“You get fatter by the day, woman!”
And Silvestre laughed, and Mariana laughed with him. They were like two children. They sat down at the table and drank the hot coffee, making playful, slurping noises, each trying to outslurp the other.
“So, what’s it to be, then?”
Silvestre was no longer laughing. Mariana had grown serious too. Even their faces seemed paler.
“I don’t know. You decide.”
“Like I said yesterday, the leather for soling is getting more and more expensive. My customers keep complaining about the price, but that’s how it is. I can’t perform miracles. Where are they going to find anyone to do the work more cheaply, that’s what I’d like to know, but that doesn’t stop them complaining.”
Mariana interrupted him, saying that moaning would get them nowhere. What they had to do was decide whether or not to take in a lodger.
“It would certainly be useful. It would help us pay the rent, and if he’s a man on his own and you don’t mind doing his laundry for him, we could just about break even.”
Mariana drained the last sugary drop of coffee from her bowl and said:
“That’s fine by me. Every little bit helps.”
“I know, but it does mean taking in lodgers again, when we’ve only just managed to rid ourselves of that so-called gentleman . . .”
“Oh well, maybe the next one will be a decent sort. I can get on with anyone, as long as they get on with me.”
“Let’s give it another go, then. A man on his own, who just needs a bed for the night, that’s what we need. I’ll put an ad in this afternoon.” Still chewing his last piece of bread, Silvestre stood up and declared: “Right, I’m off to work.”
He went back into the bedroom and walked over to the window. He drew aside the curtain that acted as a screen separating the window area from the rest of the room. Behind it was a high platform on which stood his workbench. Awls, lasts, lengths of thread, tins full of tacks, bits of sole and scraps of leather and, in one corner, a pouch containing French tobacco and matches.
Silvestre opened the window and looked out. Nothing new to be seen. A few people walking along the street. Not far off, a woman was crying her wares, selling a kind of bean soup that people used to eat for their breakfast. Silvestre could never understand how she could possibly make a living. No one he knew ate bean soup for breakfast anymore; he himself hadn’t eaten it for more than twenty years. Different times, different customs, different food. Having thus neatly summed the matter up, he sat down. He opened his tobacco pouch, rummaged around for his cigarette papers among the hotchpotch of objects cluttering the bench and rolled himself a cigarette. He lit it, inhaled the smoke and set to work. He had some uppers to put on, a job requiring all his knowledge and skill.
Now and then he would glance out at the street. The morning was gradually brightening, although the sky was still cloudy and a slight mist blurred the edges of things and people alike.

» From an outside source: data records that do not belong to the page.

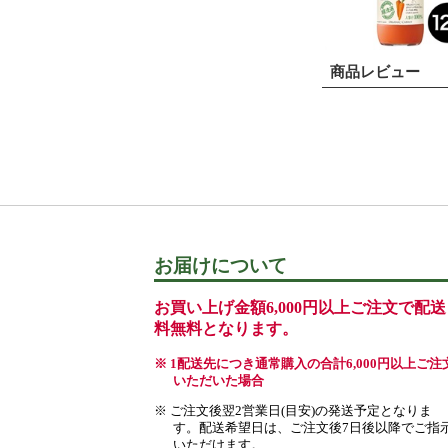
商品レビュー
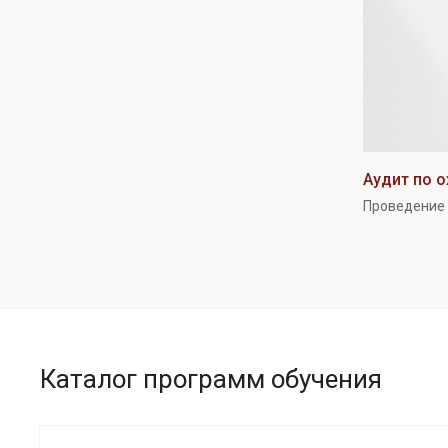
Аудит по о
Проведение 
Каталог программ обучения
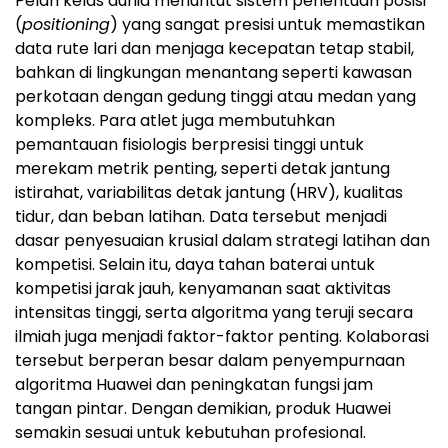
Pelari kelas dunia menuntut sistem penentuan posisi
(
positioning
) yang sangat presisi untuk memastikan
data rute lari dan menjaga kecepatan tetap stabil,
bahkan di lingkungan menantang seperti kawasan
perkotaan dengan gedung tinggi atau medan yang
kompleks. Para atlet juga membutuhkan
pemantauan fisiologis berpresisi tinggi untuk
merekam metrik penting, seperti detak jantung
istirahat, variabilitas detak jantung (HRV), kualitas
tidur, dan beban latihan. Data tersebut menjadi
dasar penyesuaian krusial dalam strategi latihan dan
kompetisi. Selain itu, daya tahan baterai untuk
kompetisi jarak jauh, kenyamanan saat aktivitas
intensitas tinggi, serta algoritma yang teruji secara
ilmiah juga menjadi faktor-faktor penting. Kolaborasi
tersebut berperan besar dalam penyempurnaan
algoritma Huawei dan peningkatan fungsi jam
tangan pintar. Dengan demikian, produk Huawei
semakin sesuai untuk kebutuhan profesional.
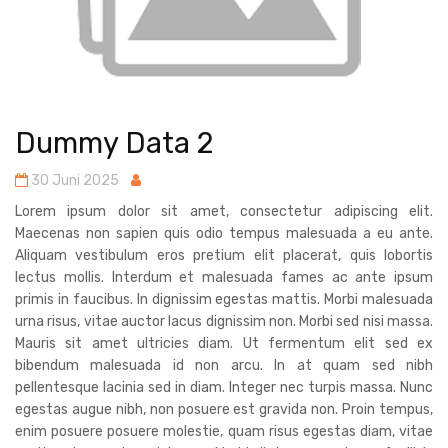
Dummy Data 2
30 Juni 2025
Lorem ipsum dolor sit amet, consectetur adipiscing elit.
Maecenas non sapien quis odio tempus malesuada a eu ante.
Aliquam vestibulum eros pretium elit placerat, quis lobortis
lectus mollis. Interdum et malesuada fames ac ante ipsum
primis in faucibus. In dignissim egestas mattis. Morbi malesuada
urna risus, vitae auctor lacus dignissim non. Morbi sed nisi massa.
Mauris sit amet ultricies diam. Ut fermentum elit sed ex
bibendum malesuada id non arcu. In at quam sed nibh
pellentesque lacinia sed in diam. Integer nec turpis massa. Nunc
egestas augue nibh, non posuere est gravida non. Proin tempus,
enim posuere posuere molestie, quam risus egestas diam, vitae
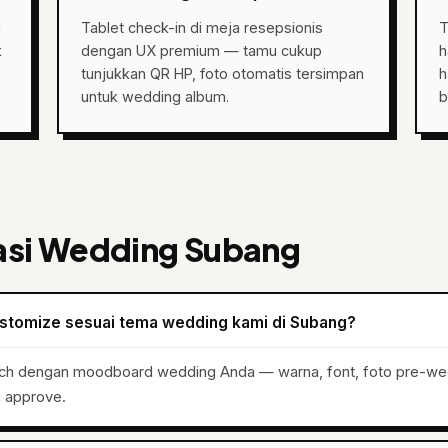
n
Tablet check-in di meja resepsionis
T
k
dengan UX premium — tamu cukup
h
tunjukkan QR HP, foto otomatis tersimpan
h
untuk wedding album.
b
asi Wedding Subang
ustomize sesuai tema wedding kami di Subang?
tch dengan moodboard wedding Anda — warna, font, foto pre-we
i approve.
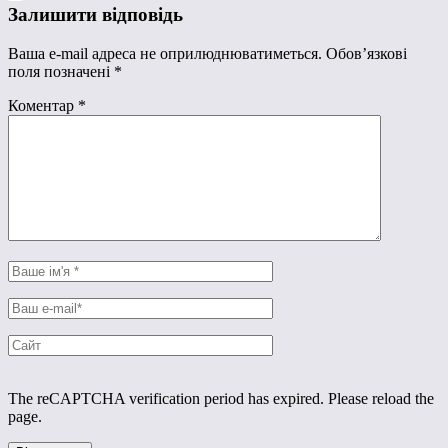
Залишити відповідь
Ваша e-mail адреса не оприлюднюватиметься.
Обов’язкові
поля позначені
*
Коментар
*
The reCAPTCHA verification period has expired. Please reload the
page.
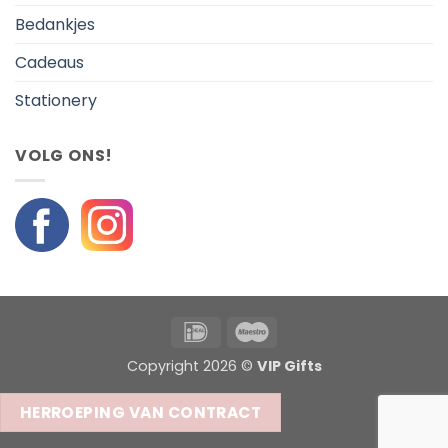
Bedankjes
Cadeaus
Stationery
VOLG ONS!
IDeal
Maestro
Copyright 2026 ©
VIP Gifts
HERROEPING VAN CONTRACT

From among the multitude of noises already filling the building, Silvestre could make out the sound of an immediately identifiable pair of heels clicking down the stairs. As soon as he heard the street door open, he leaned forward.
“Good morning, Adriana!”
“Good morning, Senhor Silvestre.”
The girl stopped beneath the window. She was rather short and dumpy and wore thick glasses that made her eyes look like two small, restless beads. She was nearly thirty-four years old and her modest hairstyle was already streaked with the odd gray hair.
“Off to work, eh?”
“That’s right. See you later, Senhor Silvestre.”
It was the same every morning. By the time Adriana left the house, the cobbler was already seated at the ground-floor window. It was impossible to escape without seeing that unruly tuft of hair and without hearing and responding to those inevitable words of greeting. Silvestre followed her with his eyes. From a distance, she resembled, in Silvestre’s colorful phrase, “a sack of potatoes tied up in the middle.” When she reached the corner of the street, Adriana turned and waved to someone on the second floor. Then she disappeared.
Silvestre put down the shoe he was working on and craned his neck out of the window. He wasn’t a busybody, he just happened to like his neighbors on the second floor; they were good customers and good people. In a voice constrained by his somewhat awkward position, he called out:
“Hello there, Isaura! What do you make of the weather today, eh?”
From the second floor came the answer, attenuated by distance:
“Not bad, not bad at all. The mist . . .”
But we never found out whether she thought the mist spoiled or embellished the beauty of the morning. Isaura let the conversation drop and slowly closed the window. It wasn’t that she disliked the cobbler, with his simultaneously thoughtful and cheery air, she simply wasn’t in a mood to chat. She had a pile of shirts to be finished by the weekend, by Saturday at the very latest. Given the choice, she would have carried on with the novel she was reading. She only had another fifty pages to go and had reached a particularly interesting part. She found them very gripping, these clandestine love affairs, buffeted by endless trials and tribulations. Besides, the novel was really well written. Isaura was an experienced enough reader to be a judge of this. She hesitated for a moment, but realized at once that she did not even have time to do that. The shirts were waiting. She could hear the murmur of voices inside: her mother and aunt talking. They talked a lot. Whatever did they find to talk about all day that they hadn’t already said a hundred times before?